One of the more efficacious exhibitions that opened this past week is Hans Schabus's "Let's Call It Heimat" at Simon Preston Gallery. The main work is a wall-sized projection called Atelier, wherein the gun battle from the 1969 Western film The Wild Bunch is reenacted with the gun-toters strangely missing. It is like a survey on perceptions: must the viewer actually see the battle, or is the quick-cut camera work enough? The footage that Schabus uses is totally underwhelming with his banal shots of chairs, walls, roofs, etc., and one wonders if it is the sound that is the real catalyst for emotional reaction. Indeed, Schabus's show is typical of the shows this month: lots to offer by way of serious contemplation of the standards we accept.

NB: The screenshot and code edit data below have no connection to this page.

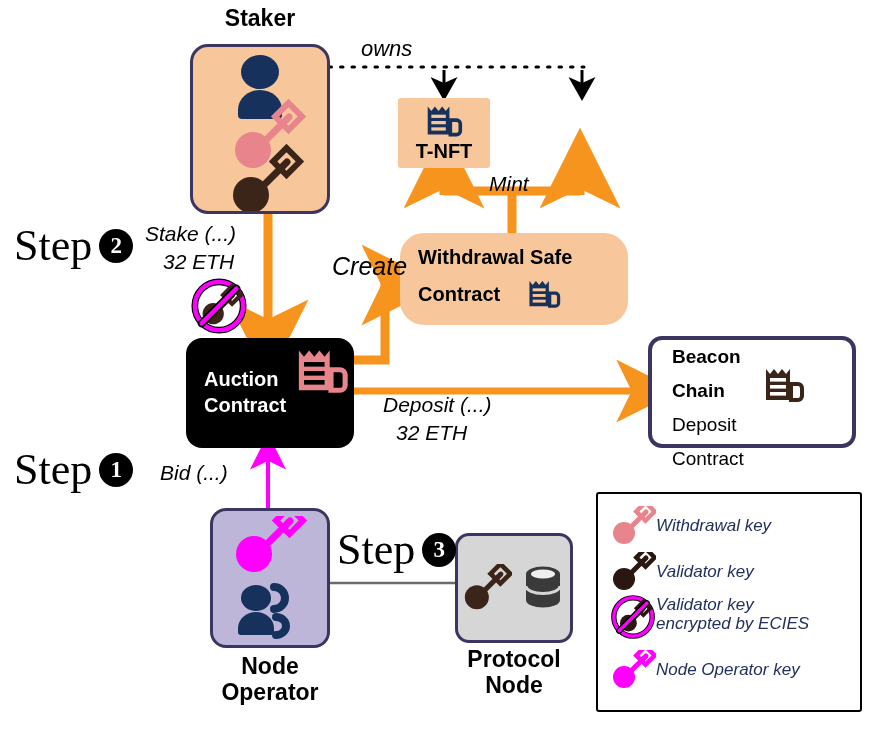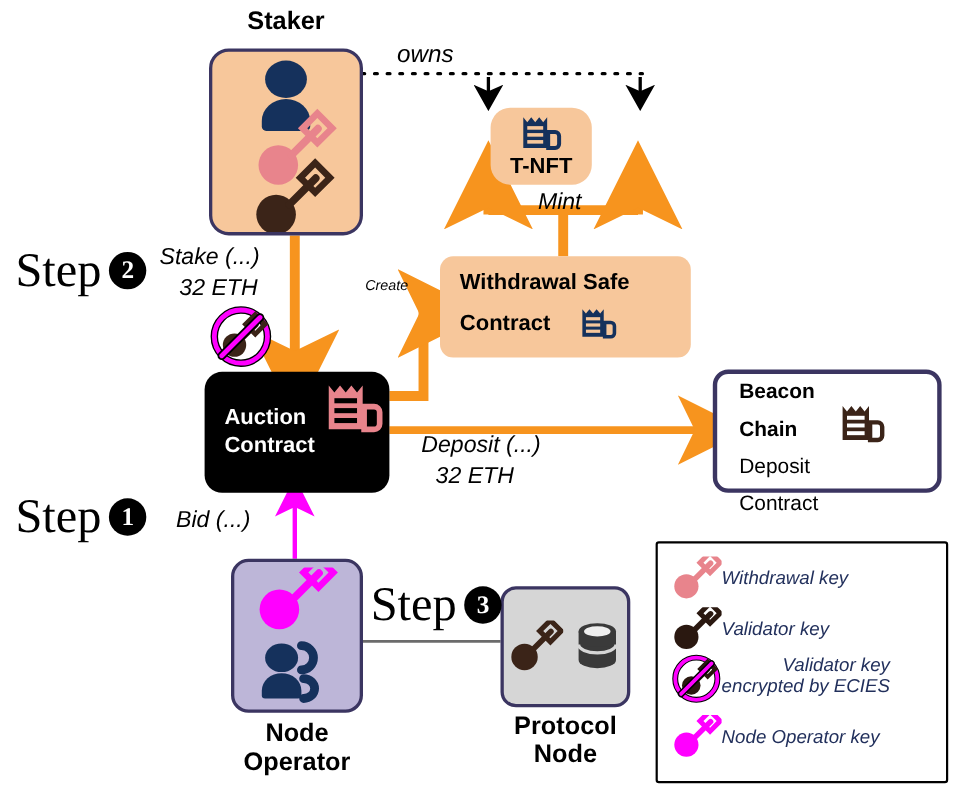--- a/index.html
+++ b/index.html
@@ -13,8 +13,8 @@
   .box{position:absolute;box-sizing:border-box;display:flex;}
   .box.staker{left:190px;top:44px;width:140px;height:170px;background:#f7c79b;
       border:3px solid #3b3561;border-radius:18px;}
-  .box.nft{width:92px;height:70px;background:#f7c79b;border-radius:18px;
-      flex-direction:column;align-items:center;justify-content:flex-start;padding-top:4px;margin-left:48px;}
+  .box.nft{width:92px;height:70px;background:#f7c79b;border-radius:3px;
+      flex-direction:column;align-items:center;justify-content:flex-start;padding-top:4px;}
   .box.tnft{left:398px;top:98px;}
   .box.bnft{left:536px;top:98px;}
   .nft-label{font-size:20px;font-weight:bold;color:#000;line-height:1;margin-top:1px;}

There's change in the air: the presence of humor in some of the shows (like Sturtevant's or Schabus's deadpan swipe [though I felt it was deadly serious]), seems indicative of a new truth, crouching patiently around the corner. New York feels a little cool from the varied contentions, but many of the works are congruent with the ardor of worthy concerns without being didactic or aggressive. There are no absolute signs of change yet, but the seeds have been planted and summer, in any case, is just around the corner.
NICKOLAS CALABRESE is an artist and philosopher who lives and works in New York. He recently contributed an essay to the book On Democracy by Saddam Hussein edited by Paul Chan, which is due out in Summer 2012 from Badlands Unlimited and the Deste Foundation.